> _Directions_
Output each entry that follows exactly. Images stay out.

*** Records for the task Section Begins ***

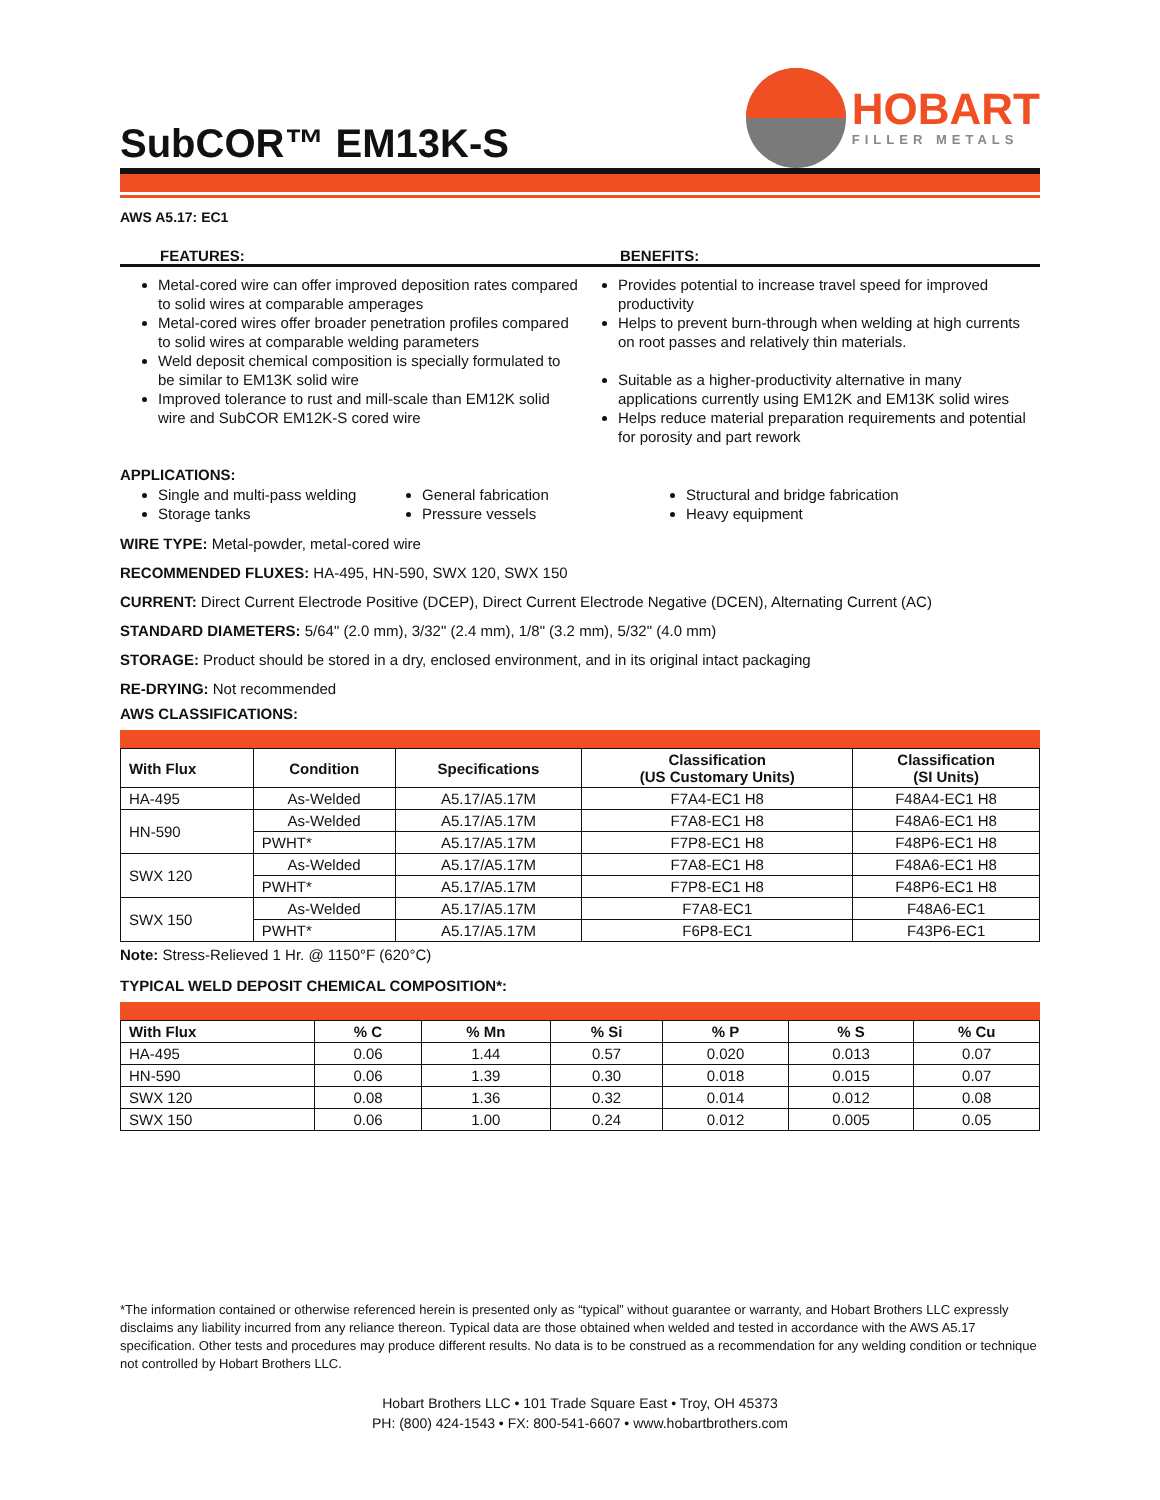SubCOR™ EM13K-S
HOBART
FILLER METALS
AWS A5.17: EC1
FEATURES: BENEFITS:
Metal-cored wire can offer improved deposition rates compared to solid wires at comparable amperages
Metal-cored wires offer broader penetration profiles compared to solid wires at comparable welding parameters
Weld deposit chemical composition is specially formulated to be similar to EM13K solid wire
Improved tolerance to rust and mill-scale than EM12K solid wire and SubCOR EM12K-S cored wire
Provides potential to increase travel speed for improved productivity
Helps to prevent burn-through when welding at high currents on root passes and relatively thin materials.
Suitable as a higher-productivity alternative in many applications currently using EM12K and EM13K solid wires
Helps reduce material preparation requirements and potential for porosity and part rework
APPLICATIONS:
Single and multi-pass welding
General fabrication
Structural and bridge fabrication
Storage tanks
Pressure vessels
Heavy equipment
WIRE TYPE: Metal-powder, metal-cored wire
RECOMMENDED FLUXES: HA-495, HN-590, SWX 120, SWX 150
CURRENT: Direct Current Electrode Positive (DCEP), Direct Current Electrode Negative (DCEN), Alternating Current (AC)
STANDARD DIAMETERS: 5/64" (2.0 mm), 3/32" (2.4 mm), 1/8" (3.2 mm), 5/32" (4.0 mm)
STORAGE: Product should be stored in a dry, enclosed environment, and in its original intact packaging
RE-DRYING: Not recommended
AWS CLASSIFICATIONS:
| With Flux | Condition | Specifications | Classification (US Customary Units) | Classification (SI Units) |
| --- | --- | --- | --- | --- |
| HA-495 | As-Welded | A5.17/A5.17M | F7A4-EC1 H8 | F48A4-EC1 H8 |
| HN-590 | As-Welded | A5.17/A5.17M | F7A8-EC1 H8 | F48A6-EC1 H8 |
| | PWHT* | A5.17/A5.17M | F7P8-EC1 H8 | F48P6-EC1 H8 |
| SWX 120 | As-Welded | A5.17/A5.17M | F7A8-EC1 H8 | F48A6-EC1 H8 |
| | PWHT* | A5.17/A5.17M | F7P8-EC1 H8 | F48P6-EC1 H8 |
| SWX 150 | As-Welded | A5.17/A5.17M | F7A8-EC1 | F48A6-EC1 |
| | PWHT* | A5.17/A5.17M | F6P8-EC1 | F43P6-EC1 |
Note: Stress-Relieved 1 Hr. @ 1150°F (620°C)
TYPICAL WELD DEPOSIT CHEMICAL COMPOSITION*:
| With Flux | % C | % Mn | % Si | % P | % S | % Cu |
| --- | --- | --- | --- | --- | --- | --- |
| HA-495 | 0.06 | 1.44 | 0.57 | 0.020 | 0.013 | 0.07 |
| HN-590 | 0.06 | 1.39 | 0.30 | 0.018 | 0.015 | 0.07 |
| SWX 120 | 0.08 | 1.36 | 0.32 | 0.014 | 0.012 | 0.08 |
| SWX 150 | 0.06 | 1.00 | 0.24 | 0.012 | 0.005 | 0.05 |
*The information contained or otherwise referenced herein is presented only as “typical” without guarantee or warranty, and Hobart Brothers LLC expressly disclaims any liability incurred from any reliance thereon. Typical data are those obtained when welded and tested in accordance with the AWS A5.17 specification. Other tests and procedures may produce different results. No data is to be construed as a recommendation for any welding condition or technique not controlled by Hobart Brothers LLC.
Hobart Brothers LLC • 101 Trade Square East • Troy, OH 45373
PH: (800) 424-1543 • FX: 800-541-6607 • www.hobartbrothers.com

*** Records for the task Section Ends ***

> _Written answer_
SubCOR™ EM13K-S
HOBART
FILLER METALS
AWS A5.17: EC1
FEATURES: BENEFITS:
Metal-cored wire can offer improved deposition rates compared to solid wires at comparable amperages
Metal-cored wires offer broader penetration profiles compared to solid wires at comparable welding parameters
Weld deposit chemical composition is specially formulated to be similar to EM13K solid wire
Improved tolerance to rust and mill-scale than EM12K solid wire and SubCOR EM12K-S cored wire
Provides potential to increase travel speed for improved productivity
Helps to prevent burn-through when welding at high currents on root passes and relatively thin materials.
Suitable as a higher-productivity alternative in many applications currently using EM12K and EM13K solid wires
Helps reduce material preparation requirements and potential for porosity and part rework
APPLICATIONS:
Single and multi-pass welding
General fabrication
Structural and bridge fabrication
Storage tanks
Pressure vessels
Heavy equipment
WIRE TYPE: Metal-powder, metal-cored wire
RECOMMENDED FLUXES: HA-495, HN-590, SWX 120, SWX 150
CURRENT: Direct Current Electrode Positive (DCEP), Direct Current Electrode Negative (DCEN), Alternating Current (AC)
STANDARD DIAMETERS: 5/64" (2.0 mm), 3/32" (2.4 mm), 1/8" (3.2 mm), 5/32" (4.0 mm)
STORAGE: Product should be stored in a dry, enclosed environment, and in its original intact packaging
RE-DRYING: Not recommended
AWS CLASSIFICATIONS:
| With Flux | Condition | Specifications | Classification (US Customary Units) | Classification (SI Units) |
| --- | --- | --- | --- | --- |
| HA-495 | As-Welded | A5.17/A5.17M | F7A4-EC1 H8 | F48A4-EC1 H8 |
| HN-590 | As-Welded | A5.17/A5.17M | F7A8-EC1 H8 | F48A6-EC1 H8 |
| | PWHT* | A5.17/A5.17M | F7P8-EC1 H8 | F48P6-EC1 H8 |
| SWX 120 | As-Welded | A5.17/A5.17M | F7A8-EC1 H8 | F48A6-EC1 H8 |
| | PWHT* | A5.17/A5.17M | F7P8-EC1 H8 | F48P6-EC1 H8 |
| SWX 150 | As-Welded | A5.17/A5.17M | F7A8-EC1 | F48A6-EC1 |
| | PWHT* | A5.17/A5.17M | F6P8-EC1 | F43P6-EC1 |
Note: Stress-Relieved 1 Hr. @ 1150°F (620°C)
TYPICAL WELD DEPOSIT CHEMICAL COMPOSITION*:
| With Flux | % C | % Mn | % Si | % P | % S | % Cu |
| --- | --- | --- | --- | --- | --- | --- |
| HA-495 | 0.06 | 1.44 | 0.57 | 0.020 | 0.013 | 0.07 |
| HN-590 | 0.06 | 1.39 | 0.30 | 0.018 | 0.015 | 0.07 |
| SWX 120 | 0.08 | 1.36 | 0.32 | 0.014 | 0.012 | 0.08 |
| SWX 150 | 0.06 | 1.00 | 0.24 | 0.012 | 0.005 | 0.05 |
*The information contained or otherwise referenced herein is presented only as “typical” without guarantee or warranty, and Hobart Brothers LLC expressly disclaims any liability incurred from any reliance thereon. Typical data are those obtained when welded and tested in accordance with the AWS A5.17 specification. Other tests and procedures may produce different results. No data is to be construed as a recommendation for any welding condition or technique not controlled by Hobart Brothers LLC.
Hobart Brothers LLC • 101 Trade Square East • Troy, OH 45373
PH: (800) 424-1543 • FX: 800-541-6607 • www.hobartbrothers.com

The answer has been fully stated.